▸ **Exercise requirements**:
Each line of the listing below should be restated word for word.

◇ ◇ ◇ ◇ ◇

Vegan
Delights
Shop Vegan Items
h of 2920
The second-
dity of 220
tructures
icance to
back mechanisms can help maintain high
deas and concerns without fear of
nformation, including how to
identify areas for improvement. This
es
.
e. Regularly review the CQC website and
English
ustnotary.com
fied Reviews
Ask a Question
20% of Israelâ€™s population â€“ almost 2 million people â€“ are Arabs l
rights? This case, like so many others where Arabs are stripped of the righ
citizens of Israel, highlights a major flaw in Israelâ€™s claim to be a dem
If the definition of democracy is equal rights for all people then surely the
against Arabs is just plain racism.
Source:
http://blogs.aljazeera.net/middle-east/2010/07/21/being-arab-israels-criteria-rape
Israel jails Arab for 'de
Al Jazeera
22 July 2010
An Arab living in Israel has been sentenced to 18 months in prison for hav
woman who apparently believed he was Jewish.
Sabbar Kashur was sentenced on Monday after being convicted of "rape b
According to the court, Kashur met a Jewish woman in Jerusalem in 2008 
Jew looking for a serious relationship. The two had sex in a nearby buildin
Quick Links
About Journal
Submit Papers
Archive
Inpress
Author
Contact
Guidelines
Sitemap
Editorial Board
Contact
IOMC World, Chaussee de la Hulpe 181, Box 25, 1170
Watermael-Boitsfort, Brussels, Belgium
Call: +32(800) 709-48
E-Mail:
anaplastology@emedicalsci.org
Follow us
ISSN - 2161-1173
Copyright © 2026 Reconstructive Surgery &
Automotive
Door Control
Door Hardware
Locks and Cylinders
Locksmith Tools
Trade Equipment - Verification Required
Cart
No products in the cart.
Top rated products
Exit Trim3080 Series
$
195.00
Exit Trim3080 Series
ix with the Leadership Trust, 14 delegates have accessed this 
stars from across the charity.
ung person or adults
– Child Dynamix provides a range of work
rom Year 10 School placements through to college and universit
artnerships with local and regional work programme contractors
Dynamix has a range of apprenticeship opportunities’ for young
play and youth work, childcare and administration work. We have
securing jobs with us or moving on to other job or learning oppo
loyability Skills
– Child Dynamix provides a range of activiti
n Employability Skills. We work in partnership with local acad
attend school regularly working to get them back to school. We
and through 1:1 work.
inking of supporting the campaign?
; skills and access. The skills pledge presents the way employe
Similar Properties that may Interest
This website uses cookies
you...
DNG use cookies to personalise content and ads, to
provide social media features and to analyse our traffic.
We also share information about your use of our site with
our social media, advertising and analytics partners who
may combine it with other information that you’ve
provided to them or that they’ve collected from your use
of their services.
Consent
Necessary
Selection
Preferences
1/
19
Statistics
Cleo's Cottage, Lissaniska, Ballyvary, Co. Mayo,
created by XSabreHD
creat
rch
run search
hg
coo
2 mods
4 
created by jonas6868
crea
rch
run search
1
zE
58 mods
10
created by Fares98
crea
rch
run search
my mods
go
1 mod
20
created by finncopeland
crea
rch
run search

◇ ◇ ◇ ◇ ◇

▸ **Response for this exercise**:
Vegan
Delights
Shop Vegan Items
h of 2920
The second-
dity of 220
tructures
icance to
back mechanisms can help maintain high
deas and concerns without fear of
nformation, including how to
identify areas for improvement. This
es
.
e. Regularly review the CQC website and
English
ustnotary.com
fied Reviews
Ask a Question
20% of Israelâ€™s population â€“ almost 2 million people â€“ are Arabs l
rights? This case, like so many others where Arabs are stripped of the righ
citizens of Israel, highlights a major flaw in Israelâ€™s claim to be a dem
If the definition of democracy is equal rights for all people then surely the
against Arabs is just plain racism.
Source:
http://blogs.aljazeera.net/middle-east/2010/07/21/being-arab-israels-criteria-rape
Israel jails Arab for 'de
Al Jazeera
22 July 2010
An Arab living in Israel has been sentenced to 18 months in prison for hav
woman who apparently believed he was Jewish.
Sabbar Kashur was sentenced on Monday after being convicted of "rape b
According to the court, Kashur met a Jewish woman in Jerusalem in 2008 
Jew looking for a serious relationship. The two had sex in a nearby buildin
Quick Links
About Journal
Submit Papers
Archive
Inpress
Author
Contact
Guidelines
Sitemap
Editorial Board
Contact
IOMC World, Chaussee de la Hulpe 181, Box 25, 1170
Watermael-Boitsfort, Brussels, Belgium
Call: +32(800) 709-48
E-Mail:
anaplastology@emedicalsci.org
Follow us
ISSN - 2161-1173
Copyright © 2026 Reconstructive Surgery &
Automotive
Door Control
Door Hardware
Locks and Cylinders
Locksmith Tools
Trade Equipment - Verification Required
Cart
No products in the cart.
Top rated products
Exit Trim3080 Series
$
195.00
Exit Trim3080 Series
ix with the Leadership Trust, 14 delegates have accessed this 
stars from across the charity.
ung person or adults
– Child Dynamix provides a range of work
rom Year 10 School placements through to college and universit
artnerships with local and regional work programme contractors
Dynamix has a range of apprenticeship opportunities’ for young
play and youth work, childcare and administration work. We have
securing jobs with us or moving on to other job or learning oppo
loyability Skills
– Child Dynamix provides a range of activiti
n Employability Skills. We work in partnership with local acad
attend school regularly working to get them back to school. We
and through 1:1 work.
inking of supporting the campaign?
; skills and access. The skills pledge presents the way employe
Similar Properties that may Interest
This website uses cookies
you...
DNG use cookies to personalise content and ads, to
provide social media features and to analyse our traffic.
We also share information about your use of our site with
our social media, advertising and analytics partners who
may combine it with other information that you’ve
provided to them or that they’ve collected from your use
of their services.
Consent
Necessary
Selection
Preferences
1/
19
Statistics
Cleo's Cottage, Lissaniska, Ballyvary, Co. Mayo,
created by XSabreHD
creat
rch
run search
hg
coo
2 mods
4 
created by jonas6868
crea
rch
run search
1
zE
58 mods
10
created by Fares98
crea
rch
run search
my mods
go
1 mod
20
created by finncopeland
crea
rch
run search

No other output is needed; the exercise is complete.